Ora, esta semana, para surpresa de poucos, o presidente Josep Maria Bartomeu protagonizou pessoalmente o novo capítulo da novela que se vive em Camp Nou. O líder catalão comunicou a dois dos seus vice-presidentes, Emili Rousaud e Enrique Tombas, e a dois vogais, Silvio Elías e Josep Pont, que já não contava com os seus serviços, convidando-os a pedir a demissão. Tendo em conta que os estatutos do Barcelona indicam que o presidente não pode expulsar diretamente membros da direção, Bartomeu limitou-se a garantir que seriam despromovidos caso escolhessem permanecer — numa óbvia manobra de pressão psicológica. Segundo o El Mundo, o presidente do Barcelona considera que os quatro elementos não foram leais na sequência das conversações com os jogadores para a redução salarial: isto porque todos criticaram a atuação de Bartomeu, que dizem não ter defendido os interesses do clube.

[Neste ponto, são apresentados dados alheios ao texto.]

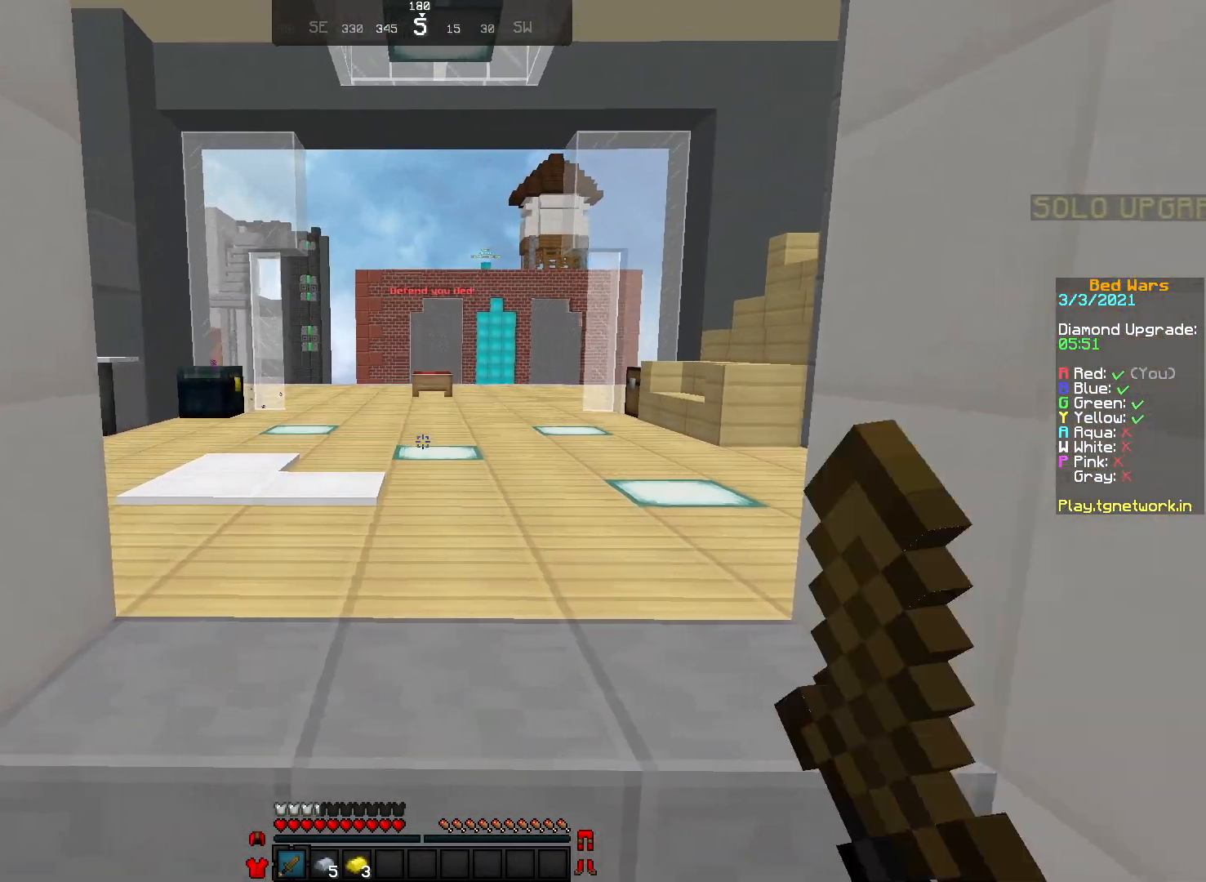
{"keys": ["d"], "mouse": [], "events": [[50, "a", "down"], [50, "d", "up"], [50, "mouse_left", "up"], [100, "mouse_left", "down"], [150, "a", "up"], [150, "d", "down"], [150, "mouse_left", "up"], [217, "mouse_left", "down"], [267, "a", "down"], [267, "d", "up"], [317, "mouse_left", "up"], [417, "a", "up"], [417, "d", "down"]]}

Mas a explicação para a remodelação executiva no Barcelona começa antes disso.

Estalou a guerra civil no Barcelona: Abidal critica o plantel, Messi puxa dos galões de líder e defende os jogadores

Emili Rousaud, um dos vice-presidentes em questão e o nome que mais vezes está a ser sublinhado na comunicação social espanhol, chegou a Junta Diretiva no passado mês de janeiro para ser um dos principais braços direitos de Josep Maria Bartomeu. Tudo mudou na altura do escândalo das contas nas redes sociais para denegrir a imagem dos jogadores — um ponto de viragem que levou Rousaud a criticar internamente a gestão de Bartomeu, a encontrar outros aliados dentro do clube e a mostrar-se desagradado com a resposta institucional às notícias. Posto isto, segundo conta o El Mundo, vários elementos da direção juntaram-se para um jantar no final de fevereiro: um jantar que tinha o objetivo de forçar Bartomeu a convocar eleições antecipadas, já que o presidente está eleito para um mandato de seis anos que dura até 2021. Bartomeu recusou de imediato, garantiu que vai manter-se na liderança do clube até ao término do mandato e começou a organizar aquilo que os jornais espanhóis já apelidam de “caça às bruxas”.

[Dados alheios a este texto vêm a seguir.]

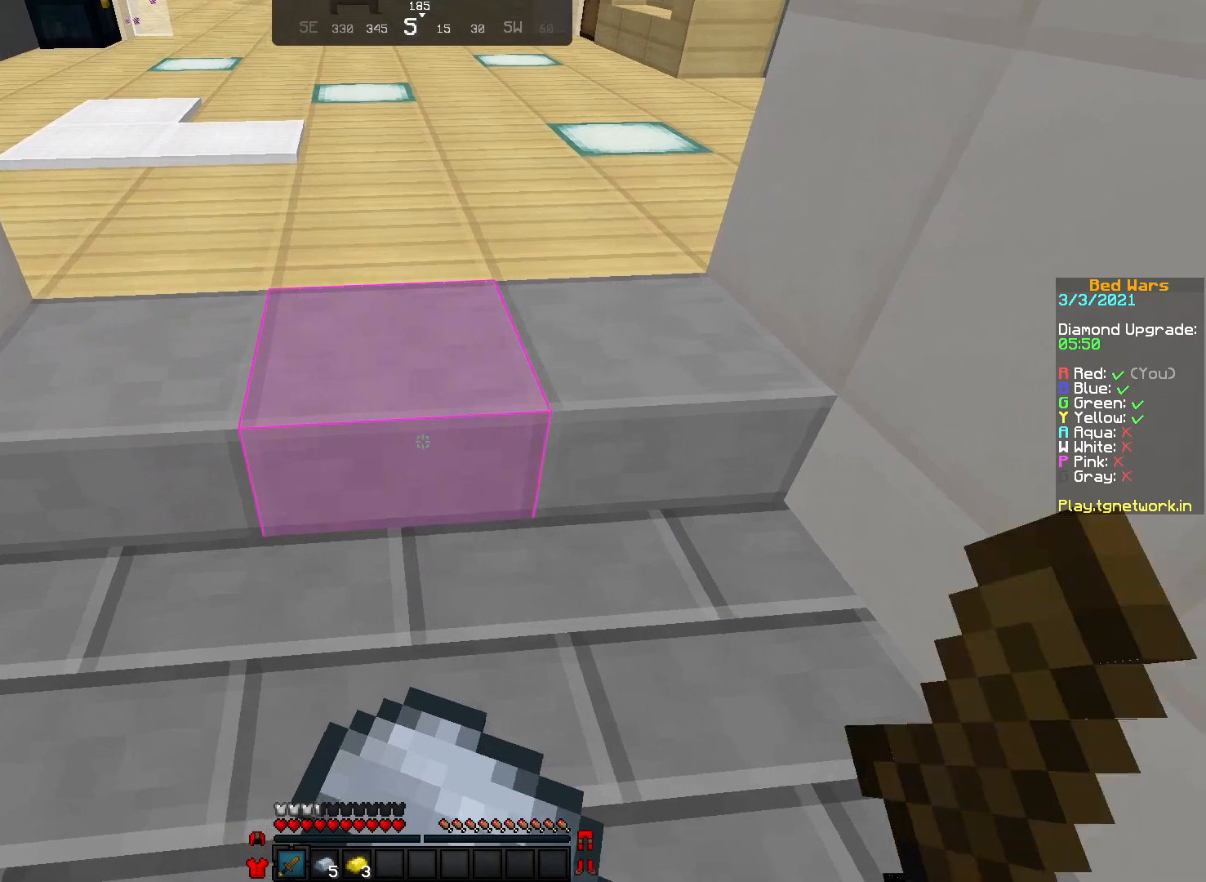
{"keys": ["a"], "mouse": [], "events": [[67, "a", "down"], [67, "d", "up"], [217, "a", "up"], [217, "d", "down"], [350, "a", "down"], [350, "d", "up"]]}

Por agora, nenhum dos quatro nomes na berlinda pediu a demissão. Por agora, Josep Maria Bartomeu continua a garantir que vai permanecer no cargo de presidente e liderar o Barcelona até 2021, data das próximas eleições. Mas também por agora, e tal como explica uma fonte da direção catalã ao El Mundo, não há qualquer tipo de democracia na cúpula blaugrana. “Na direção há medo do Bartomeu. Ainda mais depois de tudo o que se passou. Se antes já poucos se atreviam a responder nas reuniões, agora ninguém vai dizer nada”, disse.